Here’s the long version: I’ve had the CADM for 5 years, bought to upgrade my old Marantz DVD/CD player from the early 2000s (the rest of my system is Adcom 5500 amp, Adcom GFP 750 preamp, Tyler Acoustics floorstanding speakers and Tributary cables and inter connects throughout). The CADM claims to "upsample", which in general I think created a wider and clearer sound, which I felt brought an improvement to the old DVD/CD player. After listening to a friend’s Oppo CD and Musical Fidelity CD players (with the CADM integrated into his system) I decided to try to upgrade without spending a fortune. I bought the Marantz 6005 used for $250.
All the CD players listed above, plus a cheapo $30 dollar Samsung CD player bought at BJs recently (which did not sound terrible, despite the low cost) when played through the CADM tended to sound like the CADM. The CADM made them all crisper - which was an improvement to the low end CD players, but robbed the Oppo of its vinyl like warmth, and the Musical Fidelity of its captivating, lush qualities. Through the CADM background vocals, rhythm guitars and light percussion all now had more clarity (which to my ears is a positive), but lead vocals and strings which are already engineered to stand out through the CADM now seemed too bright -- at times edgy and sterile.

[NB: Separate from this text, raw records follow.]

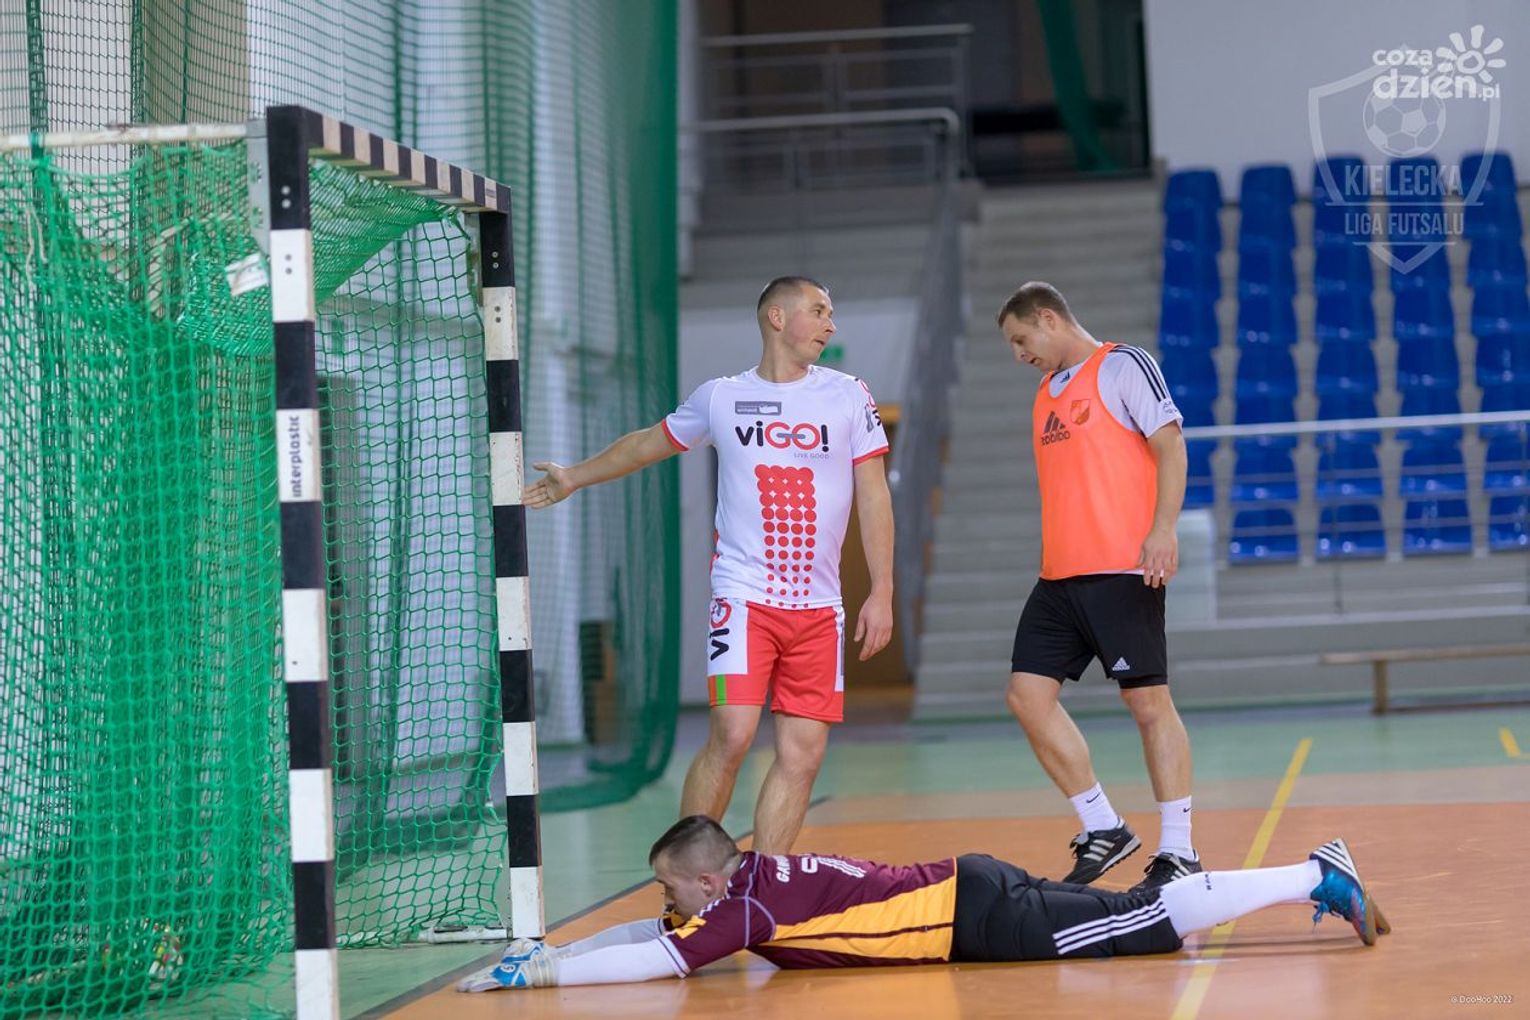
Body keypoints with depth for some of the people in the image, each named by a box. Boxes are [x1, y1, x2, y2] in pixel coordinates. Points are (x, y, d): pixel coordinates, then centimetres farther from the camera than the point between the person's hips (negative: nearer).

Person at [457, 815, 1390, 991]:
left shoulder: (744, 907, -12)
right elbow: (652, 935, 25)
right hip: (967, 891, 8)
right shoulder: (752, 877, 12)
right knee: (1146, 914, 10)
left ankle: (1315, 881, -9)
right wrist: (552, 948, 18)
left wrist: (532, 976, -14)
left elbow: (657, 961, -20)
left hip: (977, 916, -8)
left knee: (1150, 926, -8)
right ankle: (1313, 874, 11)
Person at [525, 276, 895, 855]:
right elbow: (653, 443, 25)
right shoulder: (720, 398, 6)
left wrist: (881, 592, 0)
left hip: (819, 609, 2)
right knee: (732, 737, -15)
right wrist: (576, 477, 31)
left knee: (802, 754, -3)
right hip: (744, 596, -2)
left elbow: (873, 496, 6)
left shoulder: (848, 395, 7)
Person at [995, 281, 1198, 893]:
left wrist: (1163, 530, -21)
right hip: (1059, 576, 8)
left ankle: (1178, 853, -2)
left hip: (1122, 568, -8)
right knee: (1028, 694, 1)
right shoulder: (1047, 394, 21)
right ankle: (1103, 831, 8)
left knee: (1148, 701, -6)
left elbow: (1170, 447, -10)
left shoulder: (1122, 366, -2)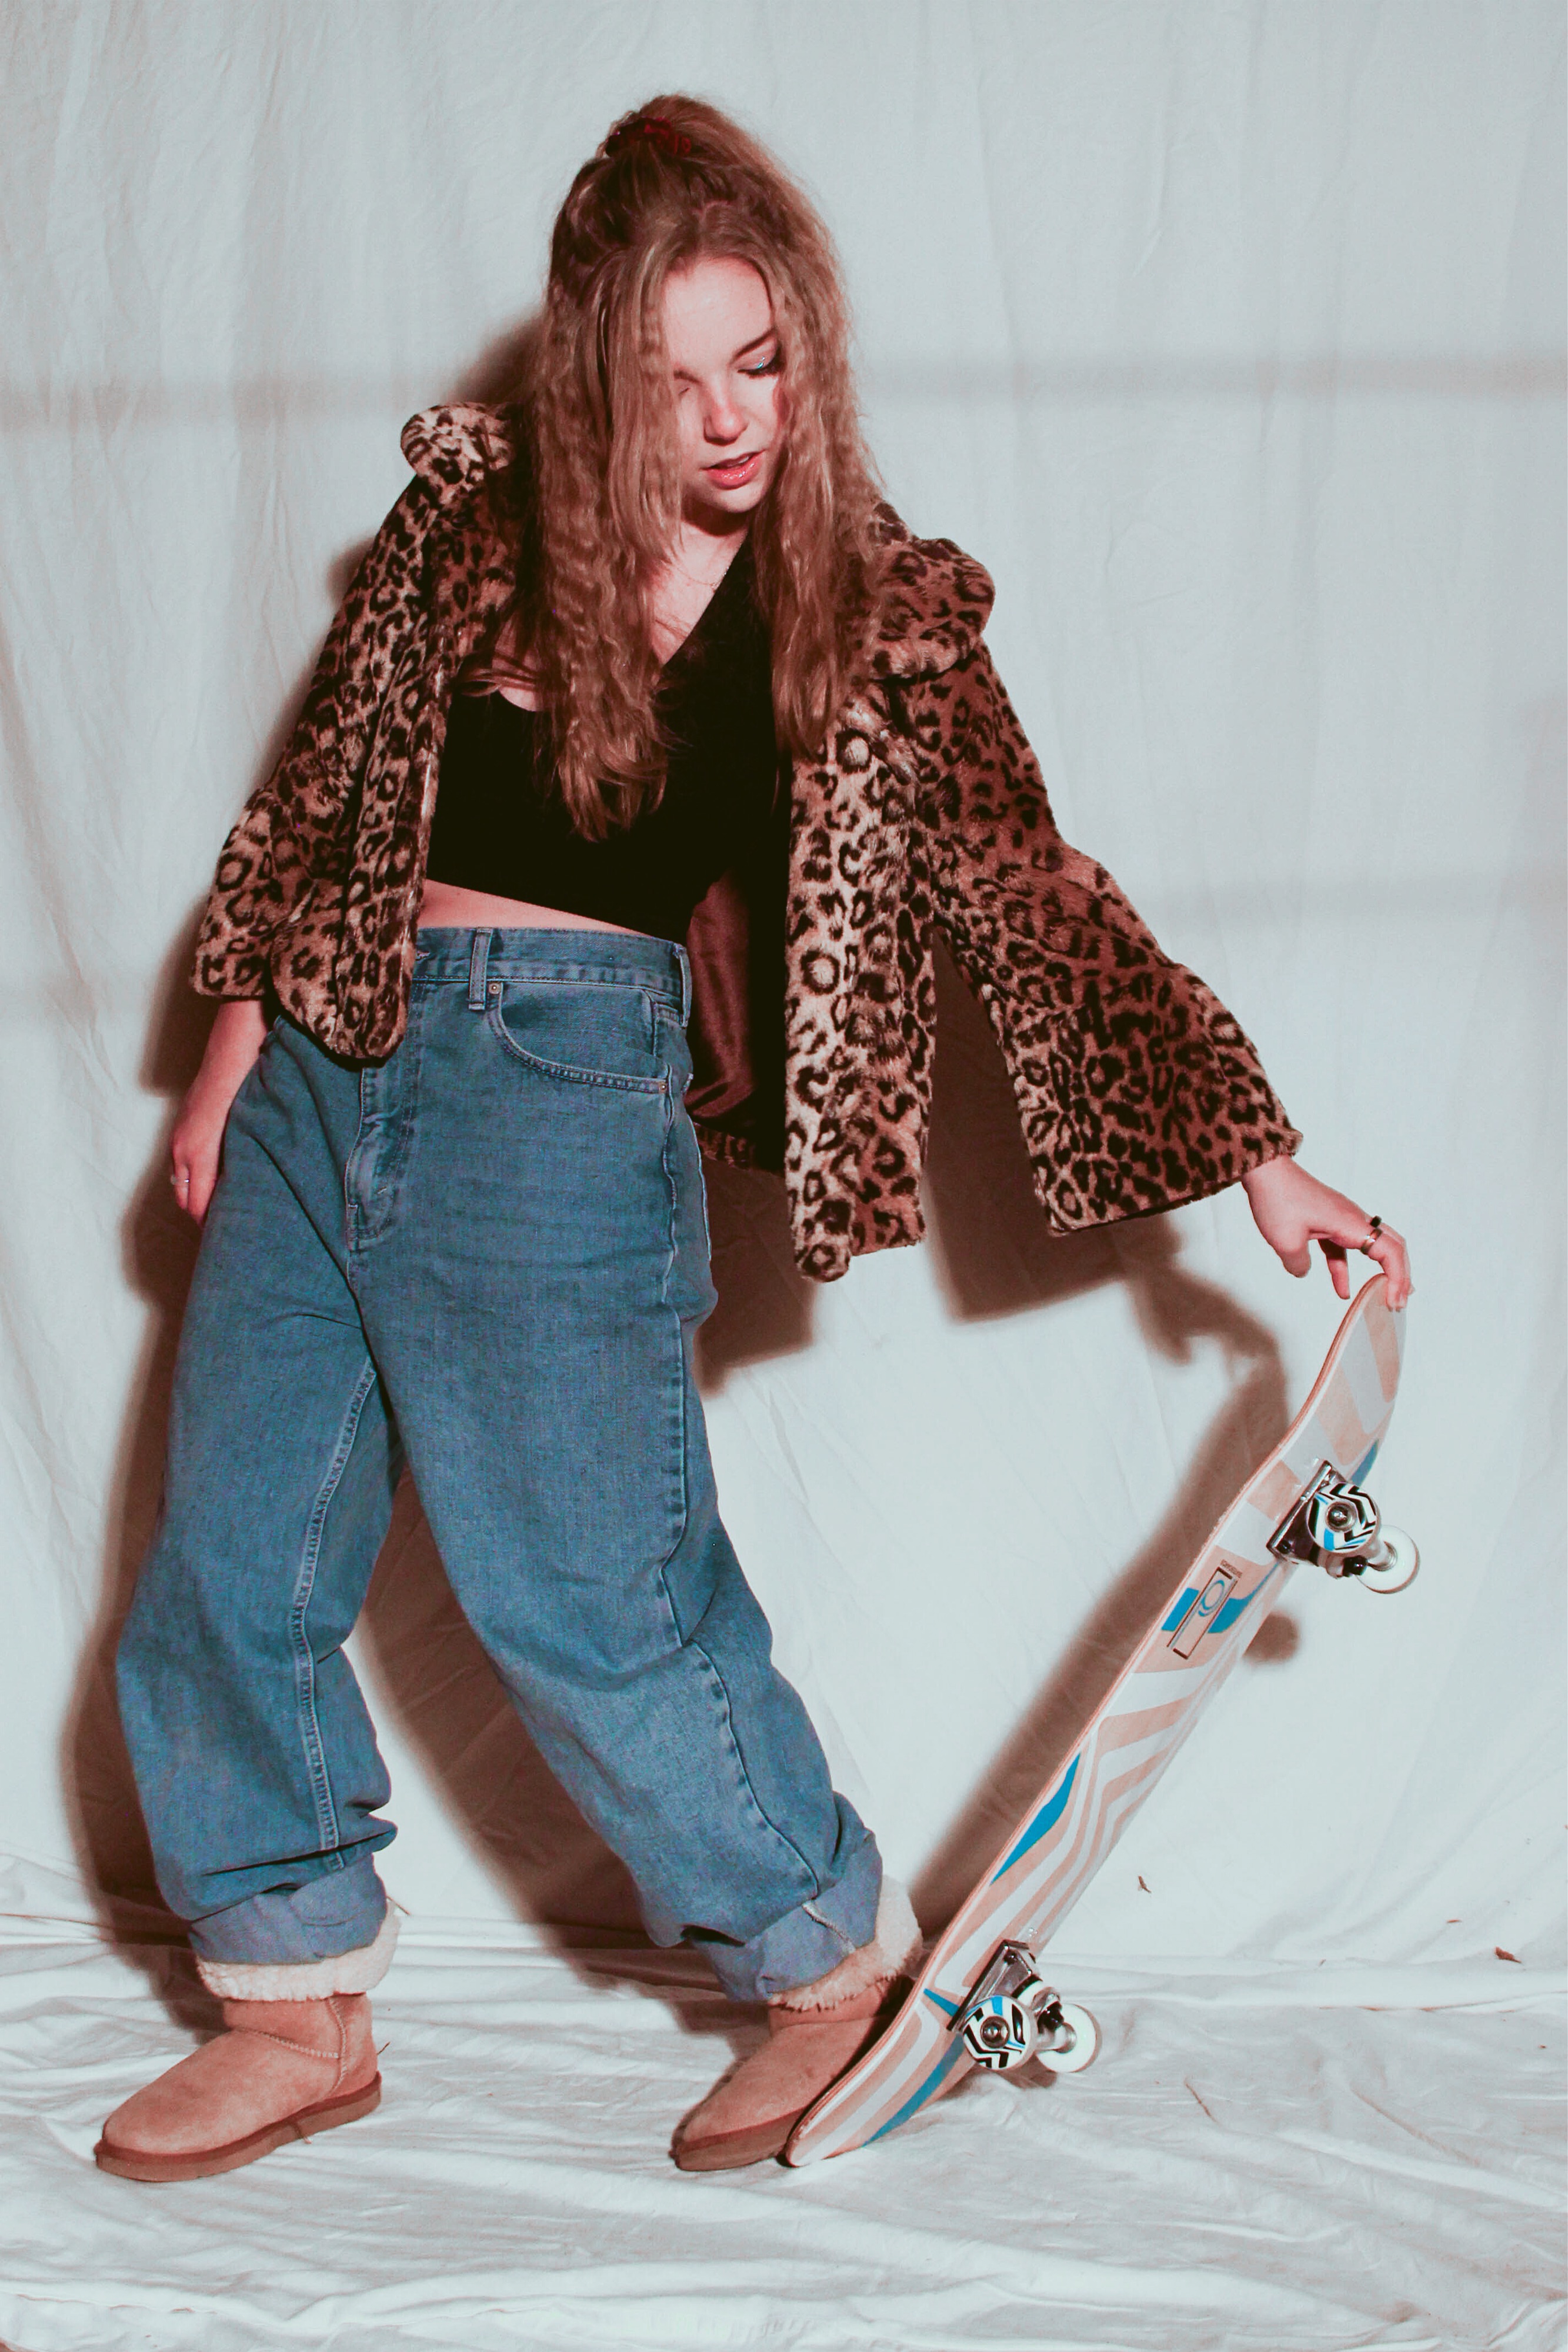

The CADM does widen the soundstage way beyond the speakers -- the soundstage will be as wide as your room, no matter what CD player you deploy.
Taking the CADM out of the loop and listening to the Marantz 6005 on its own, I found percussion and the percussive qualities of all instruments (the pluck of the bass string, piano key hammers etc) to be more present. Average recordings from the 60s and 70s sound a bit muddy at times on my aging mid fi system and benefit from the CADM, but from the 80s forward I definitely prefer the Marantz without the CADM. The Marantz soundstage has at least a little bit of depth (not in the same class with Musical Fidelity), for example on Michael Buble’s recording of Moondance, Buble is nicely out front of his big band, but that space disappeared with the CADM. I wouldn’t describe the Marantz sound as being like vinyl, but more in that direction than the CADM. With the CADM out of the system, the only thing I feel I’m giving up on most recordings is the wideness of the sound stage, but I’ve decided its worth the trade.
For listening tests/experimentation I listened to albums with which I have extreme familiarity (Abbey Road, Bad Benson, Gaucho, Aja, Thriller, When it Falls (Zero 7), So Near So Far (Joe Henderson), Pieces of Africa (Kronos Quartet) World Without Tears (Lucinda Williams) and Medicated Magic (Dirty Dozen).